Source document.

--- START ---

# aquarium safe paint



## Centromochlus (May 19, 2008)

Krylon fusion black spray paint works best.


----------



## Da Plant Man (Apr 7, 2010)

Agreed. Krylon fusion works great.


----------



## bigtoyzny (Jan 24, 2012)

Thanx. gonna go look @ that now.


----------



## scream-aim-fire (Nov 4, 2008)

your prob not going to get any spray paint to stick on flexible surfaces it will crack when bent, its not designed for these purposes, they make black air tubing, and as for the heater cord? every heater i have ever used has a black cord already. as for painting anything with a hard surface that will go in an aquarium, any enamel spray paint will work aslong as it is cured before you put it in the tank, and if you scuff and prep the surface before applying the paint it will stick just as well as fusion paint. i like using the $.99 cans of black spray paint from lowes over the $5-$6 cans of fusion.


----------



## bigtoyzny (Jan 24, 2012)

The heater is a ebo-jager and the cord is green, kinda stands out against the black background. So enamel based paints are aquarium safe, thats helpful.thanx


----------



## Naisi (Mar 9, 2011)

Agreed, fusion paint is great. I used it on my DIY spraybar for my fluval 105. But yes, on a surface that will bend it will crack which is not good. They make both C02 and regular air line tubing in black so thats your best bet. As for the heater cord, I'm sure it can be hidden with some stem plants..


----------



## fishyboy (Nov 16, 2003)

Plastidip, they even recommend it for aquariums


----------



## scream-aim-fire (Nov 4, 2008)

fishyboy said:


> Plastidip, they even recommend it for aquariums


plastidip will work as for bending but it is still not going to stick very well to a cord, and if not put on thick enough it will easily peal off. 

best bet is to change out the tubing with black tubing and just put your heater in a corner and let plants grow up to hide it.

--- END ---

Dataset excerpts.
--- START ---

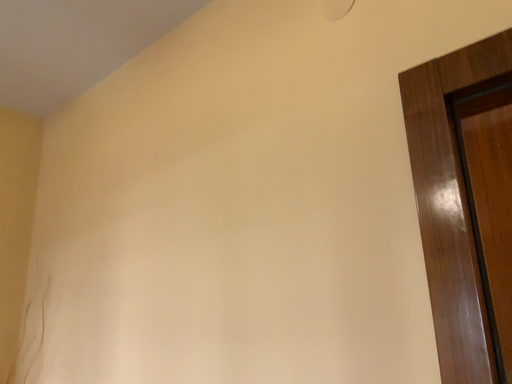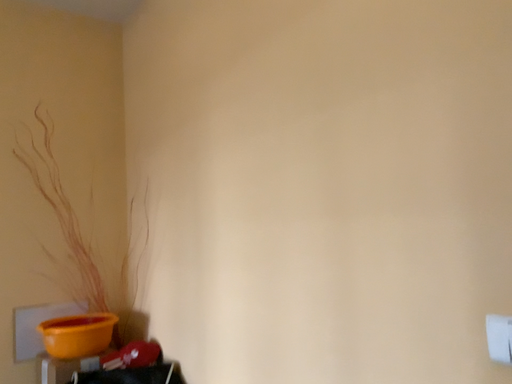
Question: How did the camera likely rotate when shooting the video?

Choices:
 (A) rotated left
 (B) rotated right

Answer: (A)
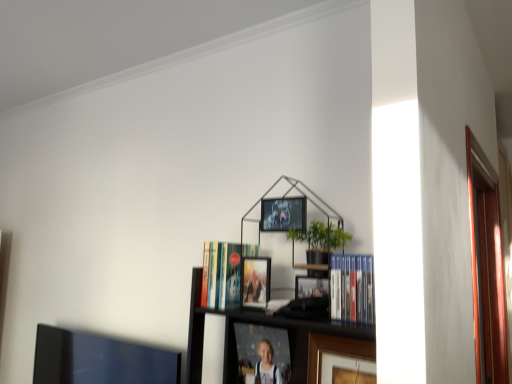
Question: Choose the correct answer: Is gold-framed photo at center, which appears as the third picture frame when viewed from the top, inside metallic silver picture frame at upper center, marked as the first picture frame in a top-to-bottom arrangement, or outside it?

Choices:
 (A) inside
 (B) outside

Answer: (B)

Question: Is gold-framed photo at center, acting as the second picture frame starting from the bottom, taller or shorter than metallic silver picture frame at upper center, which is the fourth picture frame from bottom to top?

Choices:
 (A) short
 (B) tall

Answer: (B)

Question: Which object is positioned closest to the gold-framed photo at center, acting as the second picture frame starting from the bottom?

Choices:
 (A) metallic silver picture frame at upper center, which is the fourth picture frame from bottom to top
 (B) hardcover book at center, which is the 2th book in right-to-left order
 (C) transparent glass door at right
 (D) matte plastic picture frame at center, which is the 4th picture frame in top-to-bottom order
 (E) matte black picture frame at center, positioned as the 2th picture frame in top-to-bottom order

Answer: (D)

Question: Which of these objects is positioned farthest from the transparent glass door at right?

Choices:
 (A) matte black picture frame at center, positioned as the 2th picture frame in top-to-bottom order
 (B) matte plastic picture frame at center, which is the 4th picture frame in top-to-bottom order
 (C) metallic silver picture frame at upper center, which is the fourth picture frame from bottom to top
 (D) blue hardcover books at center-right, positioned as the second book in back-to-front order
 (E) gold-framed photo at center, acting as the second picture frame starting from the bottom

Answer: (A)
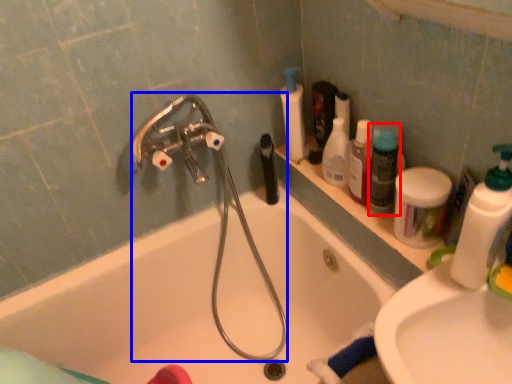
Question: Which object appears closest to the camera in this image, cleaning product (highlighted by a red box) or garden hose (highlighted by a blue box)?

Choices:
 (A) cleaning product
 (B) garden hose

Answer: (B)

--- END ---

Set of tasks.
1) Can you give the dataset excerpts as a JSON list of strings, one string per line, running from the start of the entries through the line that contains "Question: Which object is", with both ends included, blank lines skipped and the pictures left out?
2) Could you take the forum thread on aquarium-safe paint further from where it stops?

Results by task.
1)
[
  "Question: How did the camera likely rotate when shooting the video?",
  "Choices:",
  " (A) rotated left",
  " (B) rotated right",
  "Answer: (A)",
  "Question: Choose the correct answer: Is gold-framed photo at center, which appears as the third picture frame when viewed from the top, inside metallic silver picture frame at upper center, marked as the first picture frame in a top-to-bottom arrangement, or outside it?",
  "Choices:",
  " (A) inside",
  " (B) outside",
  "Answer: (B)",
  "Question: Is gold-framed photo at center, acting as the second picture frame starting from the bottom, taller or shorter than metallic silver picture frame at upper center, which is the fourth picture frame from bottom to top?",
  "Choices:",
  " (A) short",
  " (B) tall",
  "Answer: (B)",
  "Question: Which object is positioned closest to the gold-framed photo at center, acting as the second picture frame starting from the bottom?"
]

2)
bigtoyzny said:


> So enamel based paints are aquarium safe, thats helpful.thanx


yeah aslong as they are cured they are not harmful. well even not cured all the way i have never had a problem with it, i remember making spraybars and intakes for a canister filter and sticking them in the tank shortly after they were dry to the touch ( but i dont recommend doing that always let it cure completely and you should not have any problems)


----------



## bigtoyzny (Jan 24, 2012)

I looked it up online & it says that home depot, lowe's & ace, all carry plastidip by special order only. So I'll have to talk too them about that. I'll save the enamel paint for any rigid plastic tubes or pipes that I need to put in. thanx to all for the help.


----------



## Diana (Jan 14, 2010)

I have Krylon Fusion in the tank. Not on a flexible item, though. I painted some PVC with black flat (matte) finish. 
It works well, I just sanded the PVC a bit to degloss it, then did 2-3 thin coats of the spray paint.


----------



## fishyboy (Nov 16, 2003)

My Lowes has it every day, may be worth visiting


----------



## saami jaan (Apr 4, 2016)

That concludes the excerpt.